December 15, 2016
If you look up from your smartphone, what do you see? Chances are, you’ll see other people engrossed in their smartphones. This happens on the bus, in the subway, in a lecture, and even at the dinner table! It’s clear that nowadays, a lot of us have an insatiable appetite for information and to stay connected.
As a result, we’re always checking our phones to stay up to date, being bombarded by notifications of new messages, social media posts, breaking news, app updates and more. In fact, more people reach for their smartphones first thing in the morning than reach for a toothbrush, coffee or even their partner lying in bed next to them.
A lot of people report that their smartphone addiction is making them increasingly hyperactive and distracted. Interestingly enough, these symptoms of digital stimulation also happen to characterize ADHD. Could our smartphones be afflicting us all, even non-ADHD sufferers, with the well-known neurodevelopmental disorder?
In a study conducted among millennials at the University of Colombia, it was revealed that more frequent phone interruptions made people less attentive and more hyperactive. Inattentiveness covered a wide range of issues, such as making careless mistakes, forgetting to pay a bill, having difficulty listening to others or sustaining attention. Hyperactivity involved fidgeting, feeling restless, excessive talking and interrupting others.

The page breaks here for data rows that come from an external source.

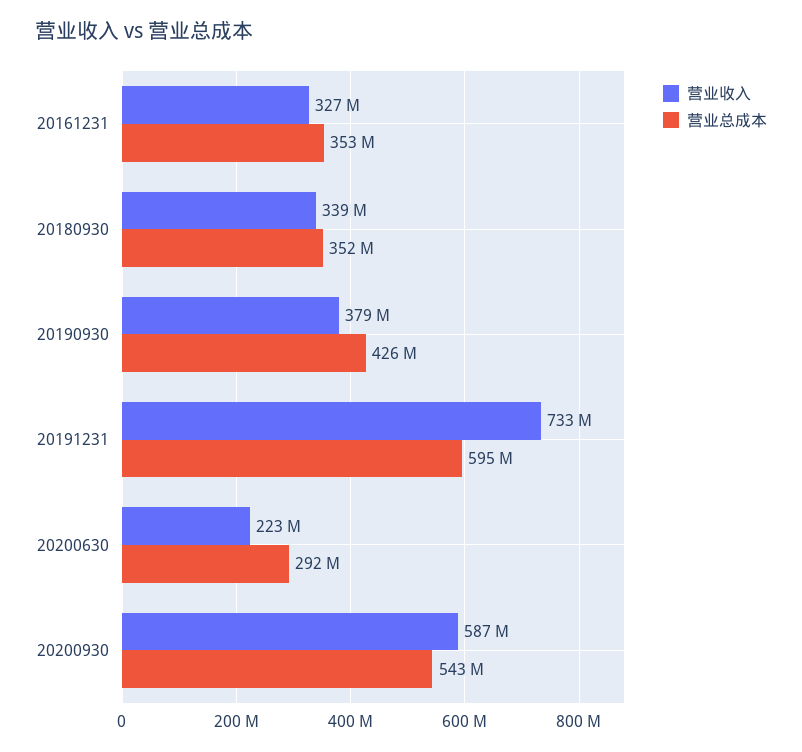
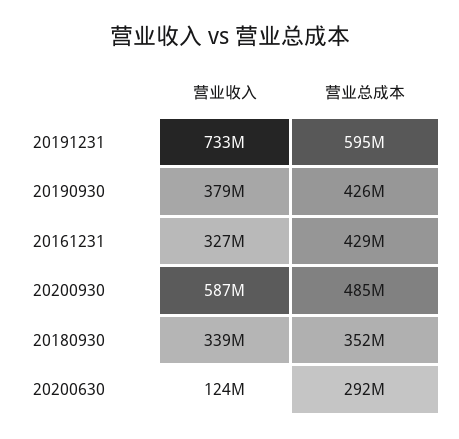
  {
    "营业收入": {
      "20161231": 327000000,
      "20180930": 339000000,
      "20190930": 379000000,
      "20191231": 733000000,
-     "20200630": 223000000,
+     "20200630": 124000000,
      "20200930": 587000000
    },
    "营业总成本": {
-     "20161231": 353000000,
+     "20161231": 429000000,
      "20180930": 352000000,
      "20190930": 426000000,
      "20191231": 595000000,
      "20200630": 292000000,
-     "20200930": 543000000
+     "20200930": 485000000
    }
  }

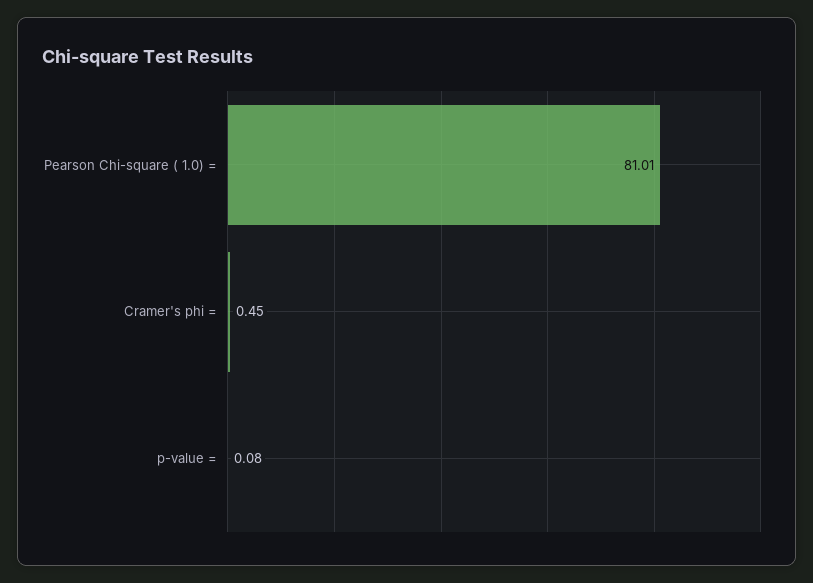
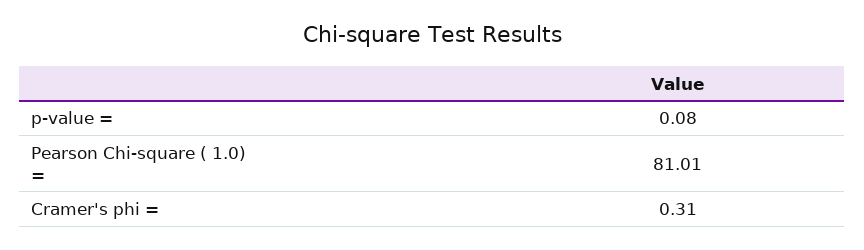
  {
    "Pearson Chi-square ( 1.0) =": 81.01,
-   "Cramer's phi =": 0.45,
+   "Cramer's phi =": 0.31,
    "p-value =": 0.08
  }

At the same time, it does not suggest that smartphones cause ADHD. Nor does it suggest that reducing phone interruptions can treat ADHD. But is our obsession with our smartphones necessarily a negative thing? What about for people who have ADHD, does their smartphone worsen their symptoms?
Apparently, checking your smartphone can actually increase the dopamine levels in your brain. Receiving likes and comments on social media posts, for instance, can activate pleasure centers in your brain.
A similar reaction has been observed with Tinder, an online dating app. A neuroscience professor at UCLA, explained that if the frontal cortex of your brain decides having a Tinder response is pleasurable, it’s going to give you a shot of dopamine.
ADHD sufferers usually have lower dopamine levels than non-ADHD sufferers, which is why they’re drawn to activities that give instant gratification. If they are doing something they enjoy or find psychologically rewarding, they’ll tend to persist in this behaviour.
Smartphone apps may also offer those afflicted with ADHD more than simply validation. Individuals who suffer with attention-deficit disorder, have a decreased ability to sustain attention and are often easily bored. Since social media and the internet are filled with constantly changing information, the learning environment is more stimulating. These platforms maintain a sense of novelty so it’s easier to keep the person engaged.
Whether your smartphone functions as a conduit for an emotional boost or an opportunity for mental stimulation, it’s no wonder we all have a craving for it. Unfortunately, being afflicted with ADHD-like symptoms, however, comes with downsides. It costs tens of millions of people productivity, true closeness and time each year.
In addition, there are the practical considerations. To foster positive relationships, no one wants to ignore a loved one in the middle of a conversation or space out during a meeting. There’s also the danger of becoming addicted to the good feelings we get when we achieve positive interactions. Consequently, if you’re not receiving the positive feedback you were hoping for, this negatively impacts your feeling of self-worth.
So, should you get rid of your smartphone? Of course not! Do consider, however, silencing your phone, activating “do not disturb” settings or keeping it out of reach once in a while. Because sometimes, don’t our brains deserve a vacation from distractions?